### WHAT YOU NEED TO DO
Please report how many lines in the records below contain "store". Reply with the number alone.

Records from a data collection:
Segment Open

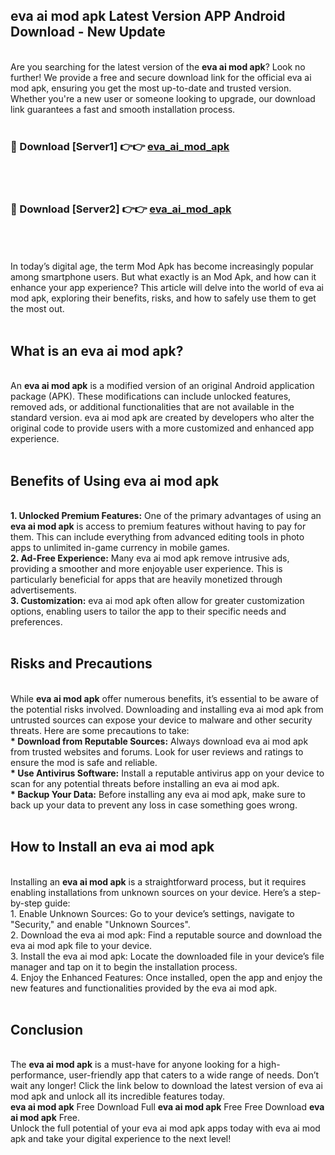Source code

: ## eva ai mod apk Latest Version APP Android Download - New Update
<br>
Are you searching for the latest version of the <strong>eva ai mod apk</strong>? Look no further! We provide a free and secure download link for the official eva ai mod apk, ensuring you get the most up-to-date and trusted version. Whether you're a new user or someone looking to upgrade, our download link guarantees a fast and smooth installation process.
<br>
<br>
<h3>🔴 Download [Server1] 👉👉 <a href="https://modyolo.store/eva+ai+mod+apk">eva_ai_mod_apk</a></h3><br>
<br>
<h3>🔴 Download [Server2] 👉👉 <a href="https://modyolo.store/eva+ai+mod+apk">eva_ai_mod_apk</a></h3><br>
<br>
<br>
In today’s digital age, the term Mod Apk has become increasingly popular among smartphone users. But what exactly is an Mod Apk, and how can it enhance your app experience? This article will delve into the world of eva ai mod apk, exploring their benefits, risks, and how to safely use them to get the most out.
<br>
<br>
<h2>What is an eva ai mod apk?</h2>
<br>
An <strong>eva ai mod apk</strong> is a modified version of an original Android application package (APK). These modifications can include unlocked features, removed ads, or additional functionalities that are not available in the standard version. eva ai mod apk are created by developers who alter the original code to provide users with a more customized and enhanced app experience.
<br>
<br>
<h2>Benefits of Using eva ai mod apk</h2>
<br>
<strong> 1. Unlocked Premium Features:</strong> One of the primary advantages of using an <strong>eva ai mod apk</strong> is access to premium features without having to pay for them. This can include everything from advanced editing tools in photo apps to unlimited in-game currency in mobile games.
<br>
<strong> 2. Ad-Free Experience:</strong> Many eva ai mod apk remove intrusive ads, providing a smoother and more enjoyable user experience. This is particularly beneficial for apps that are heavily monetized through advertisements.
<br>
<strong> 3. Customization:</strong> eva ai mod apk often allow for greater customization options, enabling users to tailor the app to their specific needs and preferences.
<br>
<br>
<h2>Risks and Precautions</h2>
<br>
While <strong>eva ai mod apk</strong> offer numerous benefits, it’s essential to be aware of the potential risks involved. Downloading and installing eva ai mod apk from untrusted sources can expose your device to malware and other security threats. Here are some precautions to take:
<br>
<strong> * Download from Reputable Sources:</strong> Always download eva ai mod apk from trusted websites and forums. Look for user reviews and ratings to ensure the mod is safe and reliable.
<br>
<strong> * Use Antivirus Software:</strong> Install a reputable antivirus app on your device to scan for any potential threats before installing an eva ai mod apk.
<br>
<strong> * Backup Your Data:</strong> Before installing any eva ai mod apk, make sure to back up your data to prevent any loss in case something goes wrong.
<br>
<br>
<h2>How to Install an eva ai mod apk</h2>
<br>
Installing an <strong>eva ai mod apk</strong> is a straightforward process, but it requires enabling installations from unknown sources on your device. Here’s a step-by-step guide:
<br>
 1. Enable Unknown Sources: Go to your device’s settings, navigate to "Security," and enable "Unknown Sources".
<br>
 2. Download the eva ai mod apk: Find a reputable source and download the eva ai mod apk file to your device.
<br>
 3. Install the eva ai mod apk: Locate the downloaded file in your device’s file manager and tap on it to begin the installation process.
<br>
 4. Enjoy the Enhanced Features: Once installed, open the app and enjoy the new features and functionalities provided by the eva ai mod apk.
<br>
<br>
<h2><strong>Conclusion</strong></h2>
<br>
The <strong>eva ai mod apk</strong> is a must-have for anyone looking for a high-performance, user-friendly app that caters to a wide range of needs. Don’t wait any longer! Click the link below to download the latest version of eva ai mod apk and unlock all its incredible features today.
<br>
<strong>eva ai mod apk</strong> Free Download Full <strong>eva ai mod apk</strong> Free Free Download <strong>eva ai mod apk</strong> Free.
<br>
Unlock the full potential of your eva ai mod apk apps today with eva ai mod apk and take your digital experience to the next level!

Segment Closed

### WRITTEN RESPONSE
2